New phenotype caused by a NR5A1 heterozygous mutation—— 46, XX disorder of sex development
10.3760/cma.j.issn.1000-6699.2017.09.005
- VernacularTitle:NR5A1基因杂合突变所致新表型——46,XX性发育障碍
- Author:
Zhe SU
1
;
Li WANG
;
Wanhua XU
;
Jianming SONG
;
Pengqiang WEN
;
Bei XIA
;
Longjiang ZHANG
;
Yue SHANG
Author Information
1. 518038,深圳市儿童医院内分泌科
- Keywords:
46;
XX;
Disorders of sex development;
NR5A1 gene;
Steroidogenic factor 1;
Mutation
- From:
Chinese Journal of Endocrinology and Metabolism
2017;33(9):735-740
- CountryChina
- Language:Chinese
-
Abstract:
Objective To summarize the clinical manifestations of 46, XX ovotesticular disorder of sex development (DSD) caused by a NR5A1 heterozygous mutation. Methods The first case of 46,XX ovotesticular DSD was caused by a NR5A1 heterozygous mutation in China and was reported with a review of 11 similar cases in the literatures since July 2016. Results A 5. 6-year-old child raised as female was born with ambiguous genitalia. The left gonad was palpable in the inguinal region while the right one was located in abdomen. Gonadal histology showed both ovotestis. Vaginoscopy revealed a short, blind-ending vagina. No uterine was detected by laparoscopy. Repeated karyotype results were 46, XX with SRY gene negative.

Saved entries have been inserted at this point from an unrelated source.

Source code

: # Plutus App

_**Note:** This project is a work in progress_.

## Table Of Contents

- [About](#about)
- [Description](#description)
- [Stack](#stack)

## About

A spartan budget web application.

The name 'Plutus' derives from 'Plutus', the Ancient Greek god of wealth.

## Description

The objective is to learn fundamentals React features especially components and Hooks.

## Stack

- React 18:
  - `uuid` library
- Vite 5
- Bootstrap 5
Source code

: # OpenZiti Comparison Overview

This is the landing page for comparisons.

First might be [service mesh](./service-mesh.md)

A heterozygous de novo mutation ( p. Arg92Trp) in the accessory DNA-binding region of NR5A1 gene was found in that child. Conclusions We reported for the first time in China a new phenotype caused by a NR5A1 heterozygous mutation-46,XX ovotesticular DSD. According to the review of literatures, such mutation seemed with incomplete penetrance. It could cause both 46, XX DSD and 46, XY DSD with varied manifestations. The possible underlying mechanism might relate to the impairment of the binding between the mutant protein and target DNA which might lead to a decreased inhibition of the male developmental pathway through downregulation of female antitestis genes.